Refiriéndose al sida el conferencista Chopra afirma: "(...) el agente material [el virus del VIH] nunca es la causa de la enfermedad. Puede ser el factor final en la inducción del síndrome completo en alguien que es ya susceptible." A lo que su entrevistador, Tony Robbins, otra estrella mediática de las seudociencias, pregunta: "Pero ¿qué los hizo susceptibles?", y Chopra responde, sin ruborizarse, "sus propias interpretaciones de toda la realidad en la que están participando." Robbins puntualiza preguntando: "¿Podría eso traducirse en sus pensamientos, sus sentimientos, sus creencias, su estilo de vida?", y el buen Chopra responde haciendo gala de su épica deshonestidad intelectual con un aplastante "Por supuesto".
¡Si la sigla del inglés WTF no fue inventada para esto, no sé para qué lo fue!
Se le fue la mano a Deepak. De él se puede esperar cualquier cosa, pero esta vez se le fue la mano.

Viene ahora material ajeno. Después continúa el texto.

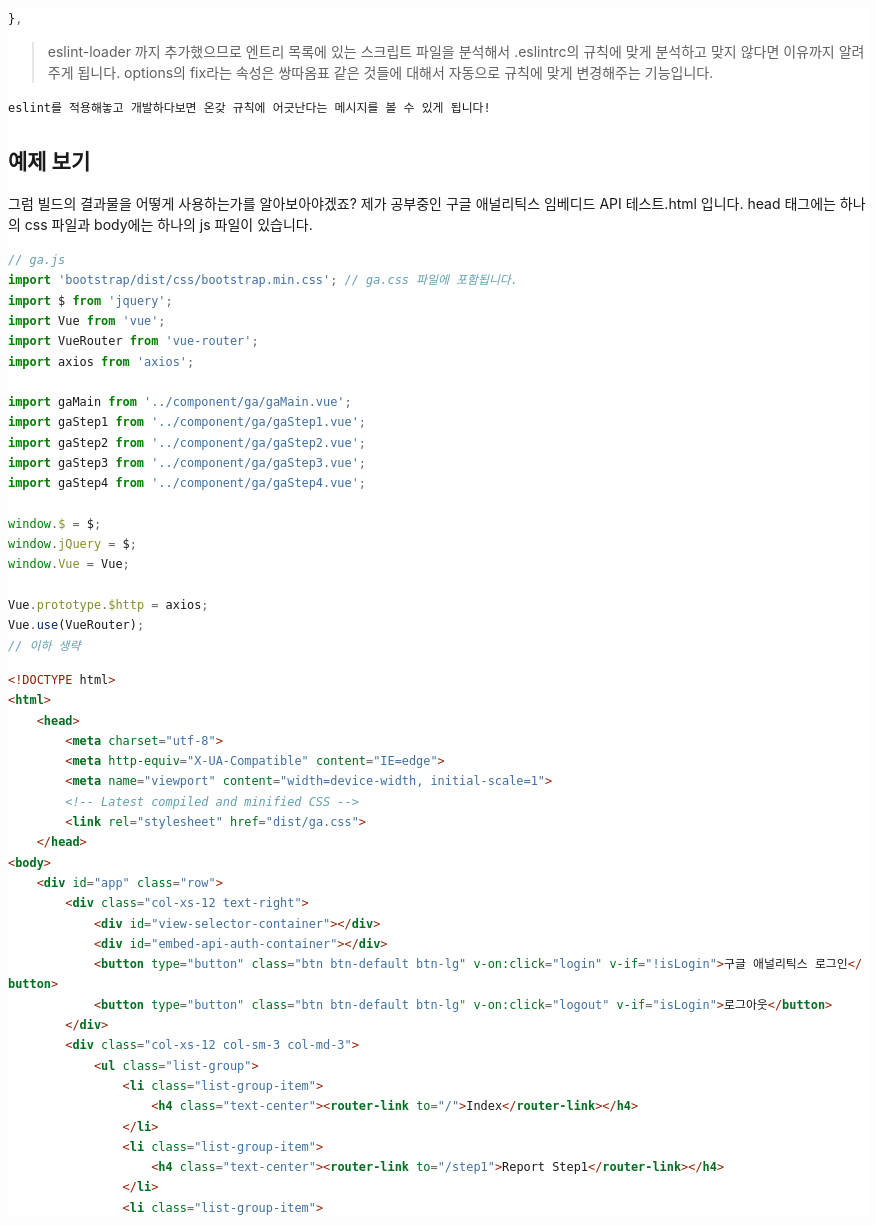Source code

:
 ```javascript
},
```

> eslint-loader 까지 추가했으므로 엔트리 목록에 있는 스크립트 파일을 분석해서 .eslintrc의 규칙에 맞게 분석하고 맞지 않다면 이유까지 알려주게 됩니다. options의 fix라는 속성은 쌍따옴표 같은 것들에 대해서 자동으로 규칙에 맞게 변경해주는 기능입니다.  

`eslint를 적용해놓고 개발하다보면 온갖 규칙에 어긋난다는 메시지를 볼 수 있게 됩니다!`

## 예제 보기  
그럼 빌드의 결과물을 어떻게 사용하는가를 알아보아야겠죠? 제가 공부중인 구글 애널리틱스 임베디드 API 테스트.html 입니다. head 태그에는 하나의 css 파일과 body에는 하나의 js 파일이 있습니다.

```javascript
// ga.js
import 'bootstrap/dist/css/bootstrap.min.css'; // ga.css 파일에 포함됩니다.
import $ from 'jquery';
import Vue from 'vue';
import VueRouter from 'vue-router';
import axios from 'axios';

import gaMain from '../component/ga/gaMain.vue';
import gaStep1 from '../component/ga/gaStep1.vue';
import gaStep2 from '../component/ga/gaStep2.vue';
import gaStep3 from '../component/ga/gaStep3.vue';
import gaStep4 from '../component/ga/gaStep4.vue';

window.$ = $;
window.jQuery = $;
window.Vue = Vue;

Vue.prototype.$http = axios;
Vue.use(VueRouter);
// 이하 생략
```

```html
<!DOCTYPE html>
<html>
	<head>
		<meta charset="utf-8">
		<meta http-equiv="X-UA-Compatible" content="IE=edge">
		<meta name="viewport" content="width=device-width, initial-scale=1">
		<!-- Latest compiled and minified CSS -->
		<link rel="stylesheet" href="dist/ga.css">
	</head>
<body>
	<div id="app" class="row">
		<div class="col-xs-12 text-right">
			<div id="view-selector-container"></div>
			<div id="embed-api-auth-container"></div>
			<button type="button" class="btn btn-default btn-lg" v-on:click="login" v-if="!isLogin">구글 애널리틱스 로그인</button>
			<button type="button" class="btn btn-default btn-lg" v-on:click="logout" v-if="isLogin">로그아웃</button>
		</div>
		<div class="col-xs-12 col-sm-3 col-md-3">
			<ul class="list-group">
				<li class="list-group-item">
					<h4 class="text-center"><router-link to="/">Index</router-link></h4>
				</li>
				<li class="list-group-item">
					<h4 class="text-center"><router-link to="/step1">Report Step1</router-link></h4>
				</li>
				<li class="list-group-item">
```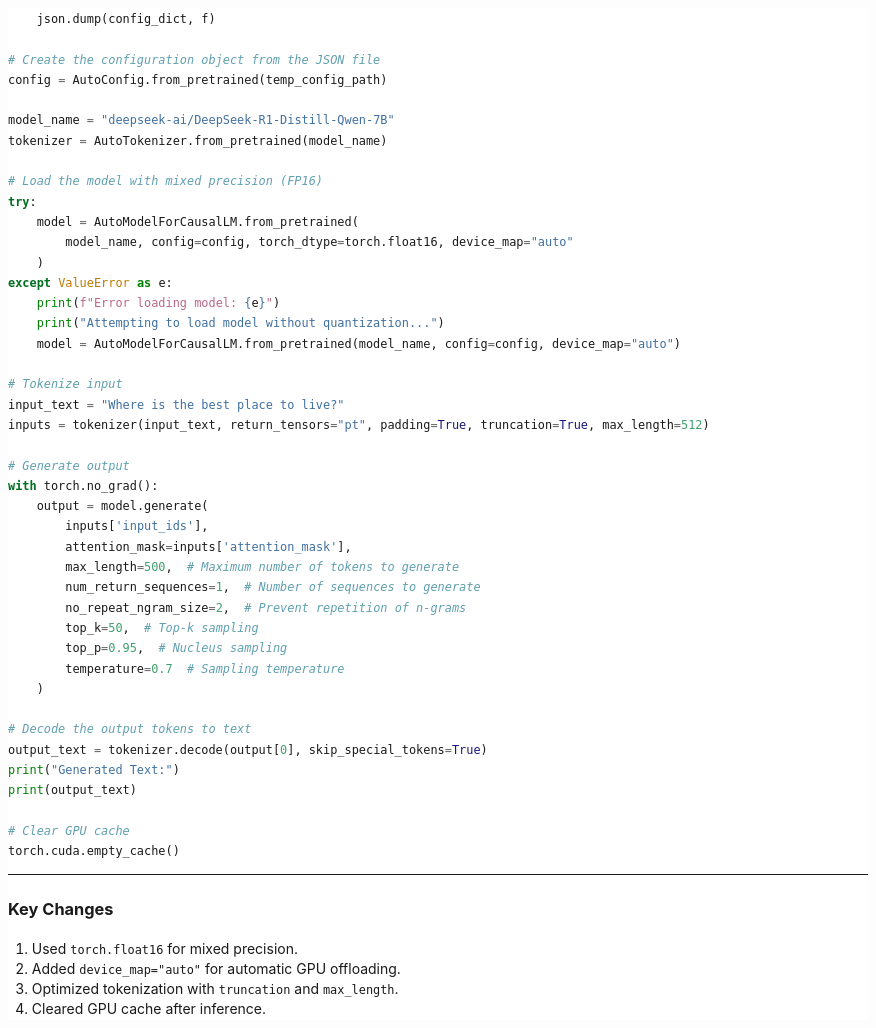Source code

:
 ```python
    json.dump(config_dict, f)

# Create the configuration object from the JSON file
config = AutoConfig.from_pretrained(temp_config_path)

model_name = "deepseek-ai/DeepSeek-R1-Distill-Qwen-7B"
tokenizer = AutoTokenizer.from_pretrained(model_name)

# Load the model with mixed precision (FP16)
try:
    model = AutoModelForCausalLM.from_pretrained(
        model_name, config=config, torch_dtype=torch.float16, device_map="auto"
    )
except ValueError as e:
    print(f"Error loading model: {e}")
    print("Attempting to load model without quantization...")
    model = AutoModelForCausalLM.from_pretrained(model_name, config=config, device_map="auto")

# Tokenize input
input_text = "Where is the best place to live?"
inputs = tokenizer(input_text, return_tensors="pt", padding=True, truncation=True, max_length=512)

# Generate output
with torch.no_grad():
    output = model.generate(
        inputs['input_ids'],
        attention_mask=inputs['attention_mask'],
        max_length=500,  # Maximum number of tokens to generate
        num_return_sequences=1,  # Number of sequences to generate
        no_repeat_ngram_size=2,  # Prevent repetition of n-grams
        top_k=50,  # Top-k sampling
        top_p=0.95,  # Nucleus sampling
        temperature=0.7  # Sampling temperature
    )

# Decode the output tokens to text
output_text = tokenizer.decode(output[0], skip_special_tokens=True)
print("Generated Text:")
print(output_text)

# Clear GPU cache
torch.cuda.empty_cache()
```

---

### **Key Changes**
1. Used `torch.float16` for mixed precision.
2. Added `device_map="auto"` for automatic GPU offloading.
3. Optimized tokenization with `truncation` and `max_length`.
4. Cleared GPU cache after inference.
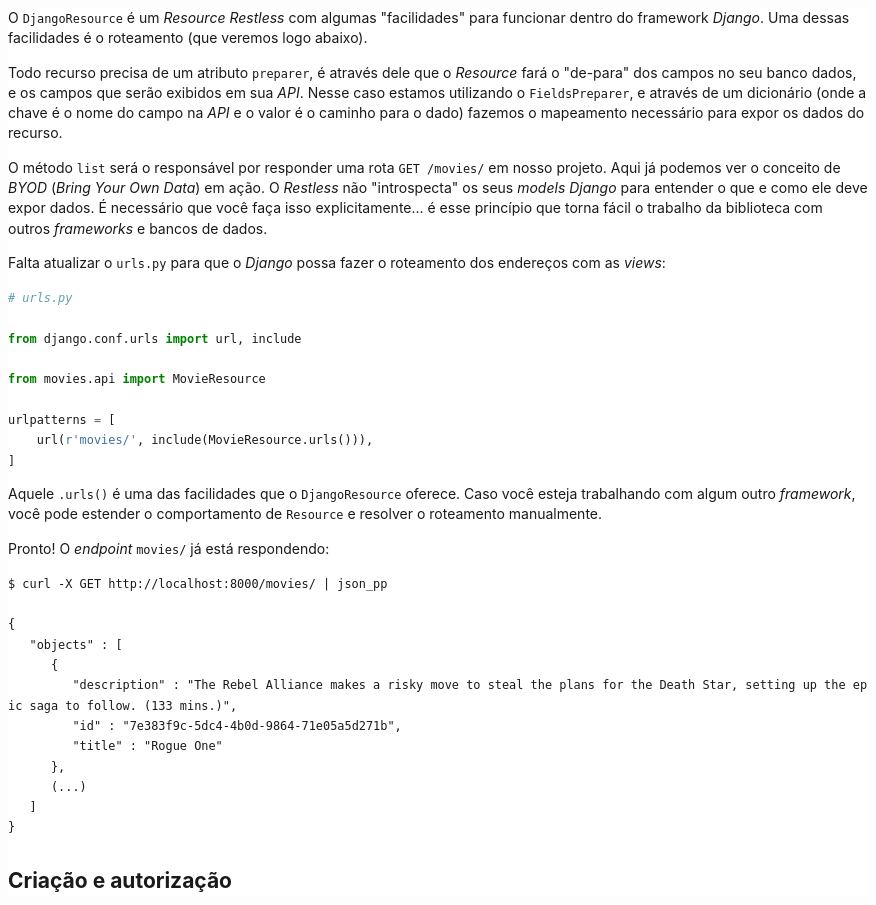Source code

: O `DjangoResource` é um _Resource_ _Restless_ com algumas "facilidades" para funcionar dentro do
framework _Django_. Uma dessas facilidades é o roteamento (que veremos logo abaixo).

Todo recurso precisa de um atributo `preparer`, é através dele que o _Resource_ fará o "de-para"
dos campos no seu banco dados, e os campos que serão exibidos em sua _API_. Nesse caso
estamos utilizando o `FieldsPreparer`, e através de um dicionário (onde a chave é o nome do campo
na _API_ e o valor é o caminho para o dado) fazemos o mapeamento necessário para expor os
dados do recurso.

O método `list` será o responsável por responder uma rota `GET /movies/` em nosso projeto. Aqui já
podemos ver o conceito de _BYOD_ (_Bring Your Own Data_) em ação. O _Restless_ não "introspecta"
os seus _models_ _Django_ para entender o que e como ele deve expor dados. É necessário que
você faça isso explicitamente... é esse princípio que torna fácil o trabalho da biblioteca com outros
_frameworks_ e bancos de dados.

Falta atualizar o `urls.py` para que o _Django_ possa fazer o roteamento dos endereços
com as _views_:

```python
# urls.py

from django.conf.urls import url, include

from movies.api import MovieResource

urlpatterns = [
    url(r'movies/', include(MovieResource.urls())),
]
```

Aquele `.urls()` é uma das facilidades que o `DjangoResource` oferece. Caso você esteja trabalhando
com algum outro _framework_, você pode estender o comportamento de `Resource` e resolver o roteamento
manualmente.

Pronto! O _endpoint_ `movies/` já está respondendo:

```
$ curl -X GET http://localhost:8000/movies/ | json_pp

{
   "objects" : [
      {
         "description" : "The Rebel Alliance makes a risky move to steal the plans for the Death Star, setting up the epic saga to follow. (133 mins.)",
         "id" : "7e383f9c-5dc4-4b0d-9864-71e05a5d271b",
         "title" : "Rogue One"
      },
      (...)
   ]
}
```

## Criação e autorização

Como se nos va la mano en nuestra impresentable costumbre de tragar entero: este rockstar de las seudociencias que desconoce de manera desvergonzada el papel del virus del VIH en la génesis del sida, llena coliseos en Colombia con sus melosos discursos cuyas costosas entradas son pagadas por los miembros de la misma sociedad que da la espalda a la muy difícil realidad que enfrentan a diario los verdaderos científicos en este país. Y ese estado de cosas no solo no es inocuo sino que exige una oposición férrea.
El filósofo y humanista argentino Mario Bunge lo resume de una forma esclarecedora:
Los científicos y los filósofos tienden a tratar la superstición, la seudociencia y hasta la anticiencia como basura inofensiva o, incluso, como algo adecuado al consumo de las masas; están demasiado ocupados con sus propias investigaciones como para molestarse por tales sinsentidos. Esta actitud, sin embargo, es de lo más desafortunada. Y ello por las siguientes razones. Primero, la superstición, la seudociencia y la anticiencia no son basura que pueda ser reciclada con el fin de transformarla en algo útil: se trata de virus intelectuales que pueden atacar a cualquiera —lego o científico— hasta el extremo de hacer enfermar toda una cultura y volverla contra la investigación científica. Segundo, el surgimiento y la difusión de la superstición, la seudociencia y la anticiencia son fenómenos psicosociales importantes, dignos de ser investigados de forma científica y, tal vez, hasta de ser utilizados como indicadores del estado de salud de una cultura.
Y yo, que coincido con la postura de Bunge, creo que replicando en las redes los anunciados milagros de la homeopatía, publicando los artículos apócrifos sobre curación del cáncer con zumo de limón, dándole like de modo automático a los posts que condenan la quimioterapia y, sobre todo, llenando los consultorios de los bioenergéticos, asistiendo a los eventos de charlatanes como Chopra y llenando nuestra cabeza con los discursos de quienes nos dicen lo que queremos oír y no lo que se conoce por las empedradas pero honestas rutas de la ciencia, estamos yendo en un sentido completamente opuesto al de la salud.